Der Mensch verabschiedet sich aus dem Holozän
Ich forsche an einem Institut für Abschiede von einem alten Planeten. Um einen Eindruck von meiner Arbeit zu geben, erzähle ich am besten eine der Geschichten, die ich sammle: Am Dienstag, dem fünften September 2023, wird ein Sarg aus Eis von Trägern in schwarzer Kleidung, mit Bergschuhen und verspiegelten Brillen gegen die Höhensonne im schönen Sommerhimmel, am österreichischen Großglockner beigesetzt. Symbol für die Pasterze, Österreichs größten Gletscher, der hier zu Grabe getragen wird. Ein katholischer Bischofsvikar und eine evangelische Pfarrerin halten gemeinsam die Zeremonie auf der Franz-Josefs-Höhe ab. Begleitet werden sie von vier Blasmusikern. Die traurige Melodie legt sich wie traumhafte Blumengebilde um das Eis. Im Hintergrund steht schweigend eine Bergkette, schmutziges weißes Haar auf den alten Häuptern. Fast könnte man meinen, sie halten Hüte in den gefalteten Händen.

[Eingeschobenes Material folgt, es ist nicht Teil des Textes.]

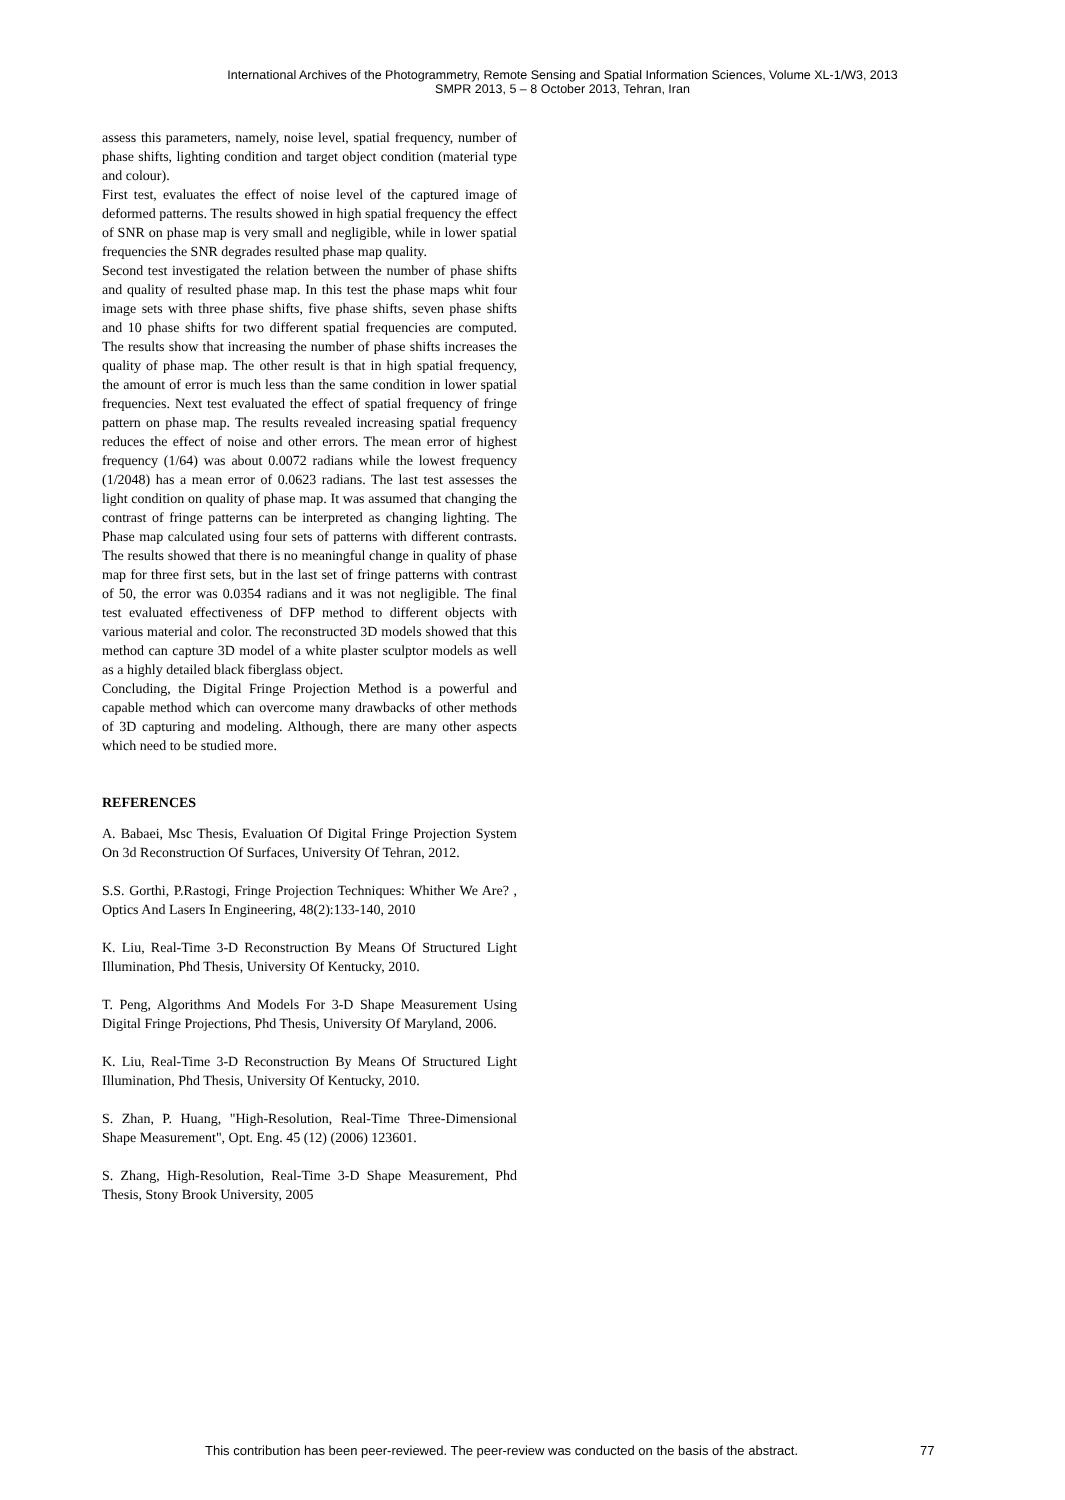International Archives of the Photogrammetry, Remote Sensing and Spatial Information Sciences, Volume XL-1/W3, 2013
SMPR 2013, 5 – 8 October 2013, Tehran, Iran
assess this parameters, namely, noise level, spatial frequency, number of phase shifts, lighting condition and target object condition (material type and colour).
First test, evaluates the effect of noise level of the captured image of deformed patterns. The results showed in high spatial frequency the effect of SNR on phase map is very small and negligible, while in lower spatial frequencies the SNR degrades resulted phase map quality.
Second test investigated the relation between the number of phase shifts and quality of resulted phase map. In this test the phase maps whit four image sets with three phase shifts, five phase shifts, seven phase shifts and 10 phase shifts for two different spatial frequencies are computed. The results show that increasing the number of phase shifts increases the quality of phase map. The other result is that in high spatial frequency, the amount of error is much less than the same condition in lower spatial frequencies. Next test evaluated the effect of spatial frequency of fringe pattern on phase map. The results revealed increasing spatial frequency reduces the effect of noise and other errors. The mean error of highest frequency (1/64) was about 0.0072 radians while the lowest frequency (1/2048) has a mean error of 0.0623 radians. The last test assesses the light condition on quality of phase map. It was assumed that changing the contrast of fringe patterns can be interpreted as changing lighting. The Phase map calculated using four sets of patterns with different contrasts. The results showed that there is no meaningful change in quality of phase map for three first sets, but in the last set of fringe patterns with contrast of 50, the error was 0.0354 radians and it was not negligible. The final test evaluated effectiveness of DFP method to different objects with various material and color. The reconstructed 3D models showed that this method can capture 3D model of a white plaster sculptor models as well as a highly detailed black fiberglass object.
Concluding, the Digital Fringe Projection Method is a powerful and capable method which can overcome many drawbacks of other methods of 3D capturing and modeling. Although, there are many other aspects which need to be studied more.
REFERENCES
A. Babaei, Msc Thesis, Evaluation Of Digital Fringe Projection System On 3d Reconstruction Of Surfaces, University Of Tehran, 2012.
S.S. Gorthi, P.Rastogi, Fringe Projection Techniques: Whither We Are? , Optics And Lasers In Engineering, 48(2):133-140, 2010
K. Liu, Real-Time 3-D Reconstruction By Means Of Structured Light Illumination, Phd Thesis, University Of Kentucky, 2010.
T. Peng, Algorithms And Models For 3-D Shape Measurement Using Digital Fringe Projections, Phd Thesis, University Of Maryland, 2006.
K. Liu, Real-Time 3-D Reconstruction By Means Of Structured Light Illumination, Phd Thesis, University Of Kentucky, 2010.
S. Zhan, P. Huang, "High-Resolution, Real-Time Three-Dimensional Shape Measurement", Opt. Eng. 45 (12) (2006) 123601.
S. Zhang, High-Resolution, Real-Time 3-D Shape Measurement, Phd Thesis, Stony Brook University, 2005
This contribution has been peer-reviewed. The peer-review was conducted on the basis of the abstract.
77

Da es sich hier um einen Bericht und kein Märchen handelt, liegt in dem fast gläsernen Sarg nicht Schneewittchen. Niemand schlummert darin und wird durch ein Stolpern wieder zum Leben erweckt. Dabei ist hier gutes Stolpergelände. Die Auferstehungschancen, im Märchen stünden sie gut. Doch der Sarg ist leer. Und leer heißt, dass dort im Eis, anders als im Gletscher, überhaupt kein Raum ist, in dem jemand liegen und die Zeit überdauern könnte. Folgerichtig gibt es auch kein Scharnier, keinen Deckel, nur die maschinell geformte Eismasse.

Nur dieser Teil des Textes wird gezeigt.